Stored data>
————————
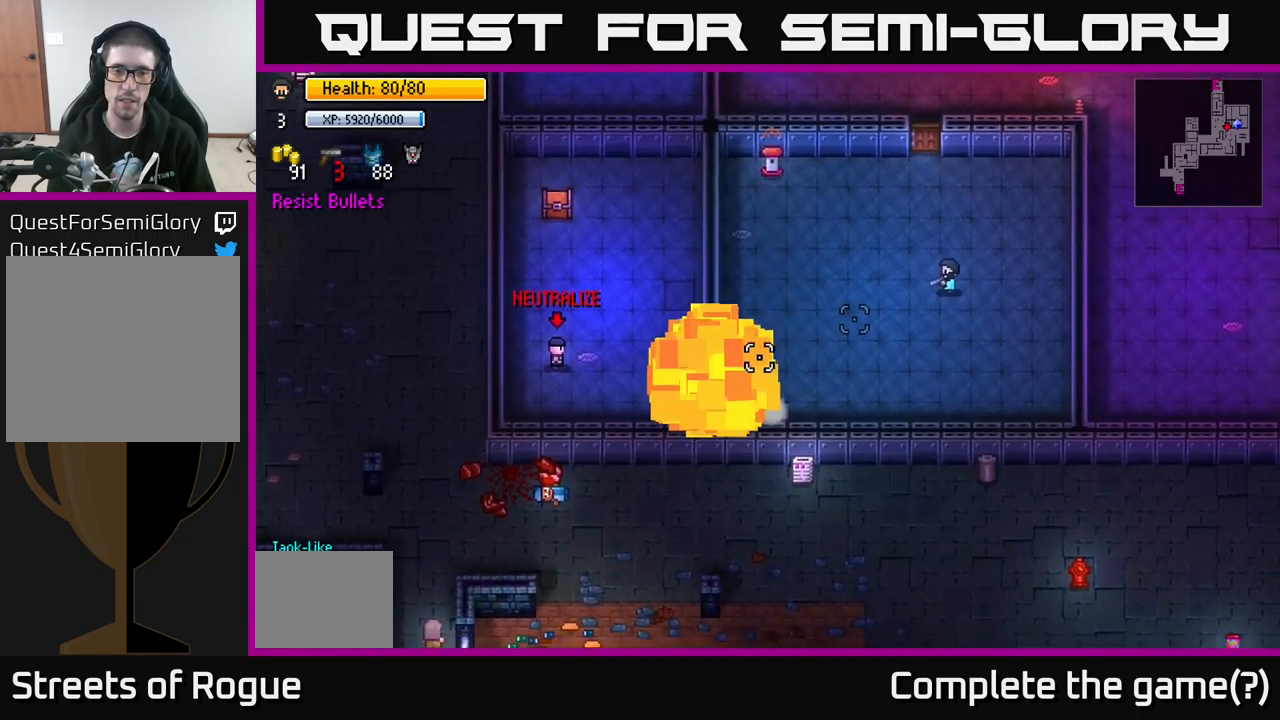
{"buttons": [], "left_stick": "left", "right_stick": "left", "events": [[367, "left_stick", "left"]]}
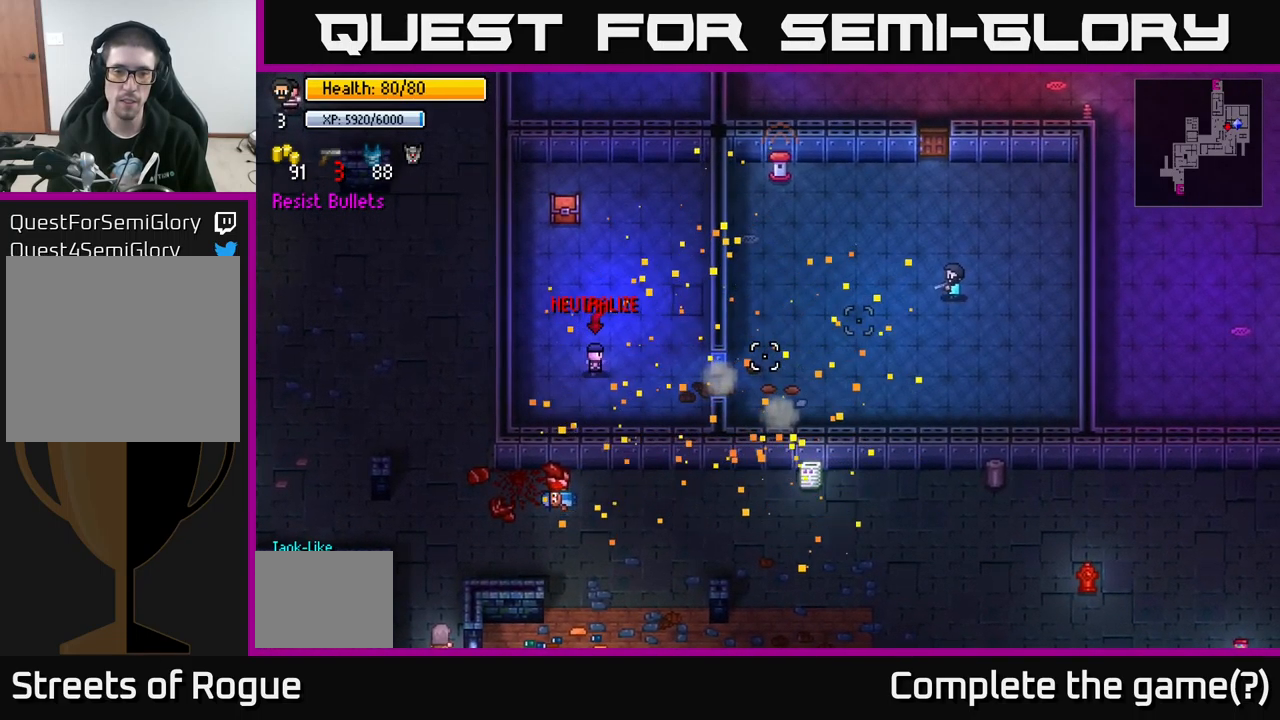
{"buttons": [], "left_stick": "up-left", "right_stick": "left", "events": [[183, "left_stick", "up-left"]]}
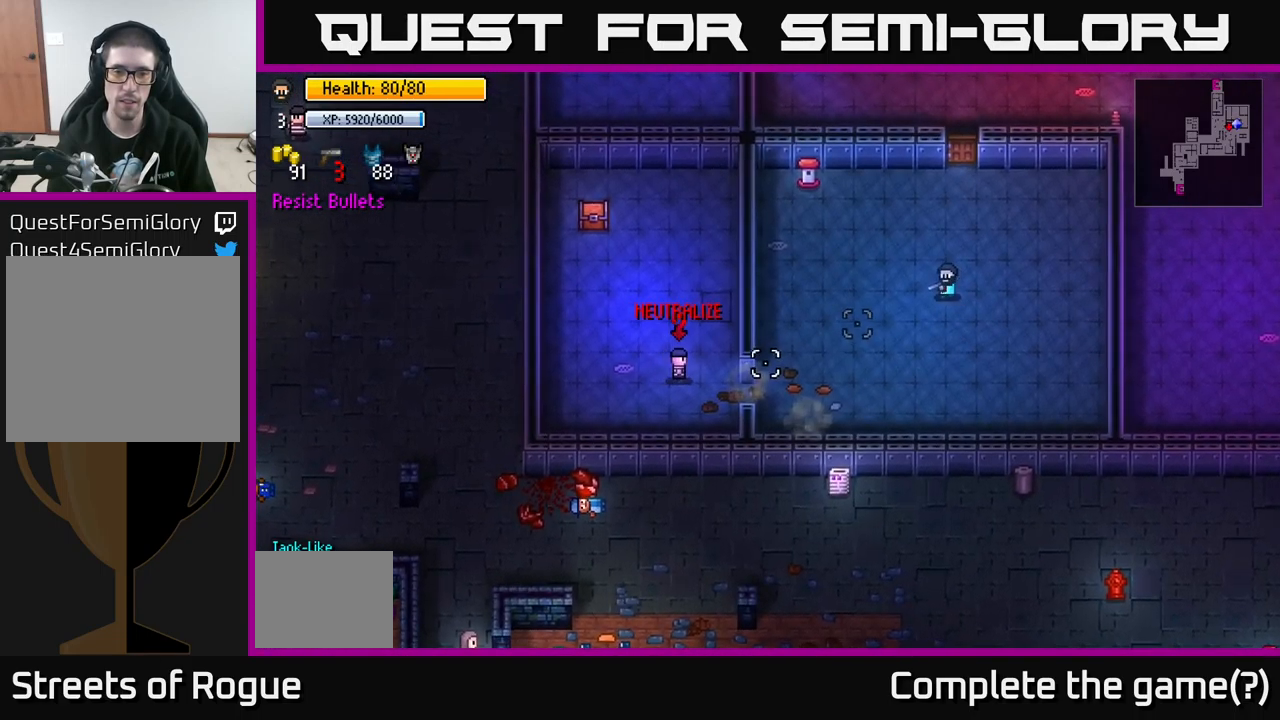
{"buttons": ["R1"], "left_stick": "center", "right_stick": "center", "events": [[100, "right_stick", "down-left"], [300, "R1", "down"], [300, "right_stick", "center"], [400, "R1", "up"], [417, "left_stick", "center"], [467, "R1", "down"]]}
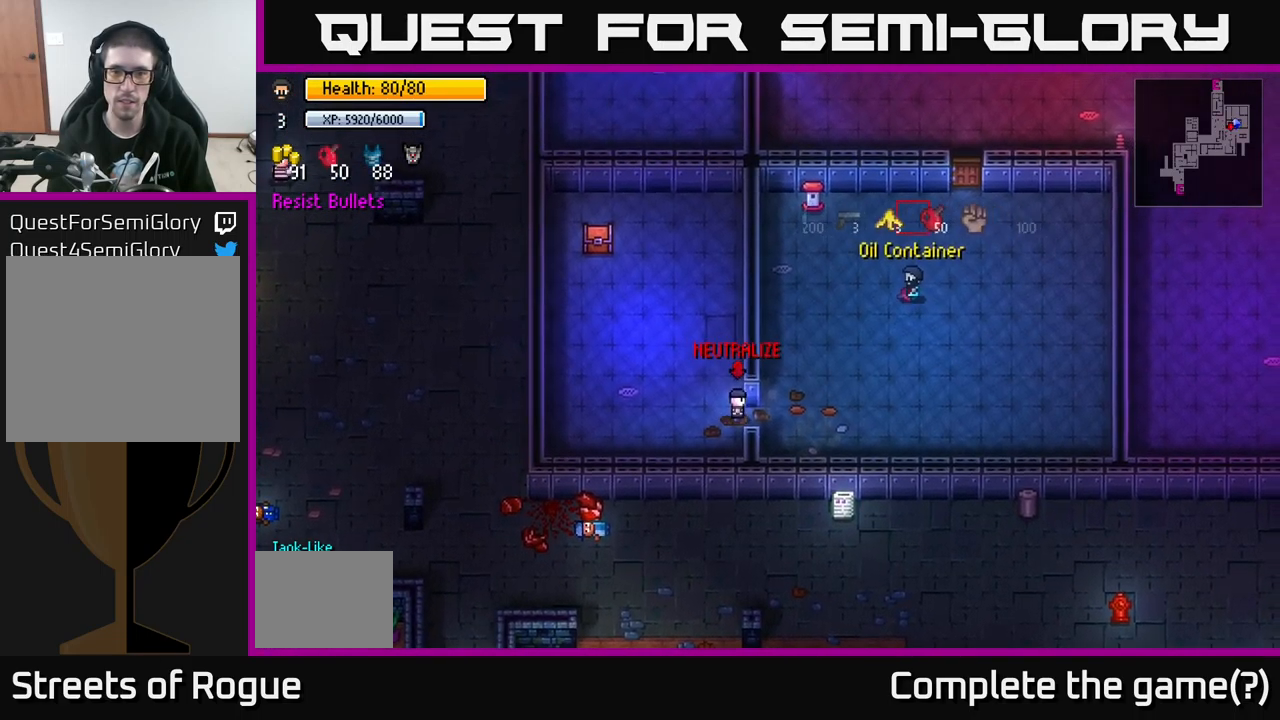
{"buttons": [], "left_stick": "center", "right_stick": "center", "events": [[33, "R1", "up"], [117, "R1", "down"], [200, "R1", "up"]]}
————————
Your goal> Copy every line of the data word for word, omitting the images.

Expected output>
{"buttons": [], "left_stick": "left", "right_stick": "left", "events": [[367, "left_stick", "left"]]}
{"buttons": [], "left_stick": "up-left", "right_stick": "left", "events": [[183, "left_stick", "up-left"]]}
{"buttons": ["R1"], "left_stick": "center", "right_stick": "center", "events": [[100, "right_stick", "down-left"], [300, "R1", "down"], [300, "right_stick", "center"], [400, "R1", "up"], [417, "left_stick", "center"], [467, "R1", "down"]]}
{"buttons": [], "left_stick": "center", "right_stick": "center", "events": [[33, "R1", "up"], [117, "R1", "down"], [200, "R1", "up"]]}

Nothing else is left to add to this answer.